Earlier this month I invited the chairmen of governors of all the schools in my constituency to meet me to discuss funding pressures affecting their schools.
Over the last couple of weeks I have held ‘roundtables’ with the great majority of them and I am grateful for the constructive, positive discussions we have had. I have also been to meetings of governors in local primary schools to see the impressive job they are doing in often challenging circumstances.
I was a governor at a couple of inner city London schools back in the 1990’s and I know what a high pressure job it was then, and it has certainly become a lot more demanding since.
We should all be grateful for the parents, teachers and community representatives who give up their time to help do the best for our local schools. The governors were able to give me specific examples of what pressures their school budgets are still facing despite the additional £28million we were able to secure for West Sussex schools last year.
This is especially helpful when going in to do battle with the Department for Education and ministers to get the fair funding deal we still need for West Sussex. I am afraid that the circular letters berating government for all the ills in education being promoted by unions and some head teachers have become too political and frankly counter-productive.

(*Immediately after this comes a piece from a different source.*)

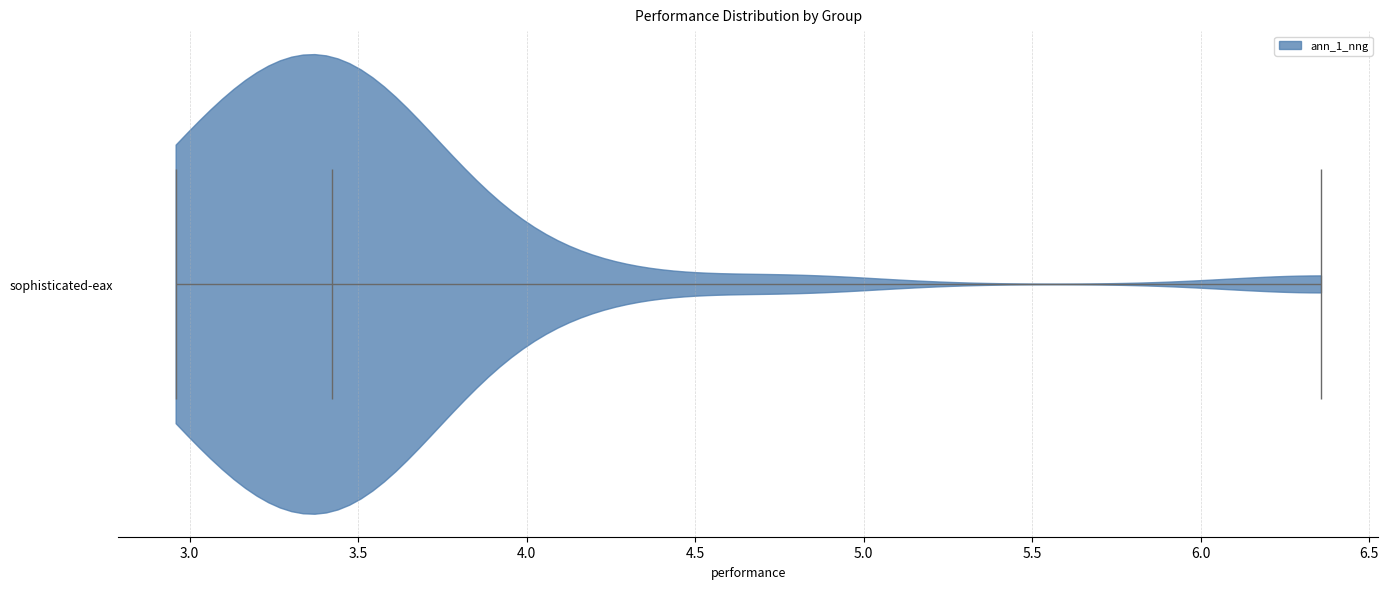

Read this violin plot against the x-axis: where its median line is, and the lowest and highest points the violin reaches. The values are not printed on the chart, so give them approximately, as read against the axis.

median line 3.40, lowest point 2.95, highest point 6.35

Most of the governors had been kept completely in the dark about the letter sent to the media attacking me recently and agree that the only way we are going to get fair funding for schools is by working closely together with MPs, schools and parents, which is what I am keen to continuing doing.

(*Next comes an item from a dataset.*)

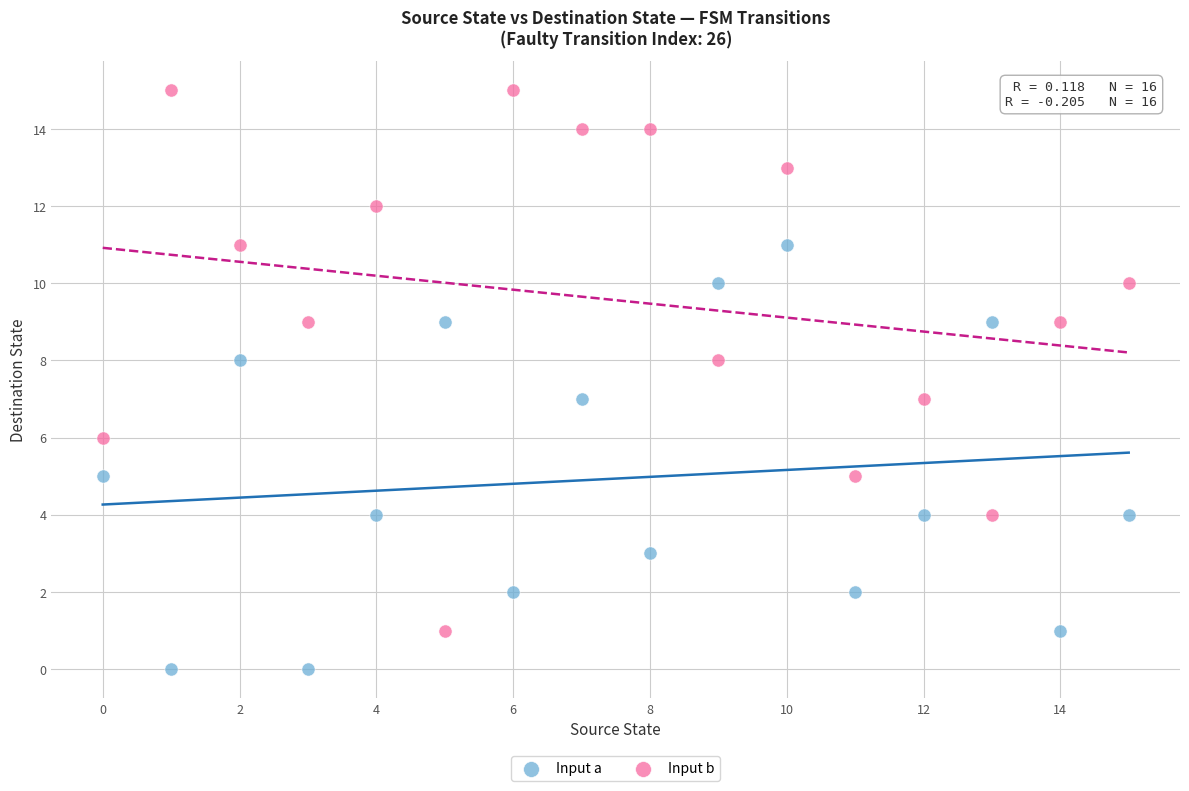

Which series reaches the minimum Y coordinate?

Input a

I am particularly concerned about the difficulty in accessing counselling and other mental health services for pupils and the extra demands on support for special educational needs and I took away from these meetings much to take up with local health trusts and the County Council and in Parliament.
We also discussed the situation with local school places in the light of the demand from families moving into the area with the many new developments.
Parents have been concerned about availability of secondary school places in Shoreham, as Shoreham Academy has become a victim of its own success and is oversubscribed. Pupils from Adur have historically enjoyed a wider range of schools in Lancing and Worthing which have spare capacity or are expanding.
To make parents aware of the full range of places on offer and plans to increase capacity, the County Local Committee will be devoting its next meeting on June 21 to Adur school places and all primary school parents with children moving to secondary school in 2019 are encouraged to come and question education officers, councillors and head teachers. The venue will be confirmed shortly.